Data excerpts
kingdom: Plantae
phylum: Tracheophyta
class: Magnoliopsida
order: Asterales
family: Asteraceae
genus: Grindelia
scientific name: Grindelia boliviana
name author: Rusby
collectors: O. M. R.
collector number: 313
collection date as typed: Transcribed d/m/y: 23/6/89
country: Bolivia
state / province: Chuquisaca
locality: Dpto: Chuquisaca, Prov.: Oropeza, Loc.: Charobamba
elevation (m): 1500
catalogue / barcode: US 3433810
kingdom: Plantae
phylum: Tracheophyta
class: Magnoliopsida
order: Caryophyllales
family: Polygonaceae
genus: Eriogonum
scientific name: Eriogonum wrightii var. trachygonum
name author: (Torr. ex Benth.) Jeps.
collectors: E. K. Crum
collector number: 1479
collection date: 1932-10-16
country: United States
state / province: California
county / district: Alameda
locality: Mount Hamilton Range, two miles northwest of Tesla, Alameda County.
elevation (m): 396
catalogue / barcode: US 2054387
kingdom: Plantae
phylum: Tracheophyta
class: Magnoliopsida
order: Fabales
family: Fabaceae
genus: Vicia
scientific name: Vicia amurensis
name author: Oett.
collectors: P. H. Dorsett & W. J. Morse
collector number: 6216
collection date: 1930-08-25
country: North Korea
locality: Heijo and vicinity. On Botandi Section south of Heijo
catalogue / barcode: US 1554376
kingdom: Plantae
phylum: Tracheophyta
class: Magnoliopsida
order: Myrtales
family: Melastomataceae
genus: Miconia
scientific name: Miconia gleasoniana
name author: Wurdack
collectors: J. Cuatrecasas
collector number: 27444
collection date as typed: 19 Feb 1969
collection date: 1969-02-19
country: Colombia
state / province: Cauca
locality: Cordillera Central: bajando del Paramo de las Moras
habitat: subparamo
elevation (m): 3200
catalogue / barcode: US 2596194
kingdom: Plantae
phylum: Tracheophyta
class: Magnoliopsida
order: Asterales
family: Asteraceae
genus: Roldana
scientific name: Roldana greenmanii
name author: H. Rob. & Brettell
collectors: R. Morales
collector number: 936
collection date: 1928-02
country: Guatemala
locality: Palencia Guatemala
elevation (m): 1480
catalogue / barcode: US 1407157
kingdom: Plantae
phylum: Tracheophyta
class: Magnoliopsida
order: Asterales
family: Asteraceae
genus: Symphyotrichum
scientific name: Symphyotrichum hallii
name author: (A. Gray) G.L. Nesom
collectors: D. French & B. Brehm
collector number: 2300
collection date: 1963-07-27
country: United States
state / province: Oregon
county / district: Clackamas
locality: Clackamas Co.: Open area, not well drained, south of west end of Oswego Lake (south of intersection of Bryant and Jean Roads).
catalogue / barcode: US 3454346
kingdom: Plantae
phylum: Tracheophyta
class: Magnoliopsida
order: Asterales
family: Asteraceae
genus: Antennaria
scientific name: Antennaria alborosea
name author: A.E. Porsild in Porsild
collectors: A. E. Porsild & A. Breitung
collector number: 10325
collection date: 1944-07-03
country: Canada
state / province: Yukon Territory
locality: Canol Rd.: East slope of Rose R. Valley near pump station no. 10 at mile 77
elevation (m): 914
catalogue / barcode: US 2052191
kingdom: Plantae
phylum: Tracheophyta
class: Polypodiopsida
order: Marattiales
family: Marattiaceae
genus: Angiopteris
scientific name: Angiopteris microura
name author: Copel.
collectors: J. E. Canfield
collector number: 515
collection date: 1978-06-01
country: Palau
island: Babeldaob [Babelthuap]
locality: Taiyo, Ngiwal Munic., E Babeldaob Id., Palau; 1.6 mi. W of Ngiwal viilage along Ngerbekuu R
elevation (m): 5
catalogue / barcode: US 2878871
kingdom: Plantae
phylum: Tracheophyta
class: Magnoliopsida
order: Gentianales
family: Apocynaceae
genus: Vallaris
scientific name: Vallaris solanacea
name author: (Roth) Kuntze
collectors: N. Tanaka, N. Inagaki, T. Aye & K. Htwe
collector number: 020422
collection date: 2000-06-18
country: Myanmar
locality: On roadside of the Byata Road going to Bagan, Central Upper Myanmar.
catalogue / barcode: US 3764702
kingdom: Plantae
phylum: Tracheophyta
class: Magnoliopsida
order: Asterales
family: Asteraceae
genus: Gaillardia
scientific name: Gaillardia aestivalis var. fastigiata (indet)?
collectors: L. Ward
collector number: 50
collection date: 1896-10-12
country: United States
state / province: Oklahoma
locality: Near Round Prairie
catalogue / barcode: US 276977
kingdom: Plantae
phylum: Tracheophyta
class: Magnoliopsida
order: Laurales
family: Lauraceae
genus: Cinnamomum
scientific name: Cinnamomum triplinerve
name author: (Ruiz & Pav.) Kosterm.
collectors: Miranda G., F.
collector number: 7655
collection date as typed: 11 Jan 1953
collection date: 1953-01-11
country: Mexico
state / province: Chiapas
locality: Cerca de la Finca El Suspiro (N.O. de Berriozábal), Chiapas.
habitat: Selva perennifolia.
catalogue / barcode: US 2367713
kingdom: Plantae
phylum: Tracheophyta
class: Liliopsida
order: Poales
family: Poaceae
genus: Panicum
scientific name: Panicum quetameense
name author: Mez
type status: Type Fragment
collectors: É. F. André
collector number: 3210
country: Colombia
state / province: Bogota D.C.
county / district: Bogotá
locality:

TASK DESCRIPTION
Copy the stretch of the listing above from the line containing "country: Myanmar" through the line containing "scientific name: Gaillardia", including both of those lines, and reproduce it without any changes.

THE RESPONSE
country: Myanmar
locality: On roadside of the Byata Road going to Bagan, Central Upper Myanmar.
catalogue / barcode: US 3764702
kingdom: Plantae
phylum: Tracheophyta
class: Magnoliopsida
order: Asterales
family: Asteraceae
genus: Gaillardia
scientific name: Gaillardia aestivalis var. fastigiata (indet)?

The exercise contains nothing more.